- DIRECTIONS:
Reproduce, exactly, the lines of the material below from the line containing "ゆうちょ銀行にて新規会員登録およびはじめてデ" through the line containing "dewa mereka membenci mereka. Keyakinan yang", with both end lines included and nothing else.

───── DATA SHOWN

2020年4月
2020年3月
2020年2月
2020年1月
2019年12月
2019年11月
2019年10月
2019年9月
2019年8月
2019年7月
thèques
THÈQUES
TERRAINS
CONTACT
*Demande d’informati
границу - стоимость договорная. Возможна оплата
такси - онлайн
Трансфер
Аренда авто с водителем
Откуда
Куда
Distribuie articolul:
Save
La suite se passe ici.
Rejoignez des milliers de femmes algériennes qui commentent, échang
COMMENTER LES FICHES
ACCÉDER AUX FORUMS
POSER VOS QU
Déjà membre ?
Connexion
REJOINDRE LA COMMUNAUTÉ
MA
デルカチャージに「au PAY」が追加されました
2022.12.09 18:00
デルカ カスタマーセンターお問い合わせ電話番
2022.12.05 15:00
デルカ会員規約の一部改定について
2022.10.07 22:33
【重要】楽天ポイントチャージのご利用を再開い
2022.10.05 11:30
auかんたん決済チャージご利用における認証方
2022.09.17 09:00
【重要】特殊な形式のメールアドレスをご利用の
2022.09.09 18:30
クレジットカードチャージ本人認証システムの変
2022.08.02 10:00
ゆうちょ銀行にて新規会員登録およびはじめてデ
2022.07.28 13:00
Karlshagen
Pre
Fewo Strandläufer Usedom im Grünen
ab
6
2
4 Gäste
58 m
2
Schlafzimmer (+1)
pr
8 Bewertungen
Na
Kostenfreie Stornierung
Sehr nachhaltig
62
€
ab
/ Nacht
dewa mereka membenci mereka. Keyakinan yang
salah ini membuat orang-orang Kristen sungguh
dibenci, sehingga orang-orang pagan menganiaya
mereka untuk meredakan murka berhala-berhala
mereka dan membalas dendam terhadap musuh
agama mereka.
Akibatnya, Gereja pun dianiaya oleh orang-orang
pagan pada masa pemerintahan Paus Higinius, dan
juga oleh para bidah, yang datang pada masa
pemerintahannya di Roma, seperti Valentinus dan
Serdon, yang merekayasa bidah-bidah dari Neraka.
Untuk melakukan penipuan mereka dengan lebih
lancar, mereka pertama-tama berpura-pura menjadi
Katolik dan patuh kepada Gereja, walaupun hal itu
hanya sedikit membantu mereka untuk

──────────

- RESPONSE TO THIS TASK:
ゆうちょ銀行にて新規会員登録およびはじめてデ
2022.07.28 13:00
Karlshagen
Pre
Fewo Strandläufer Usedom im Grünen
ab
6
2
4 Gäste
58 m
2
Schlafzimmer (+1)
pr
8 Bewertungen
Na
Kostenfreie Stornierung
Sehr nachhaltig
62
€
ab
/ Nacht
dewa mereka membenci mereka. Keyakinan yang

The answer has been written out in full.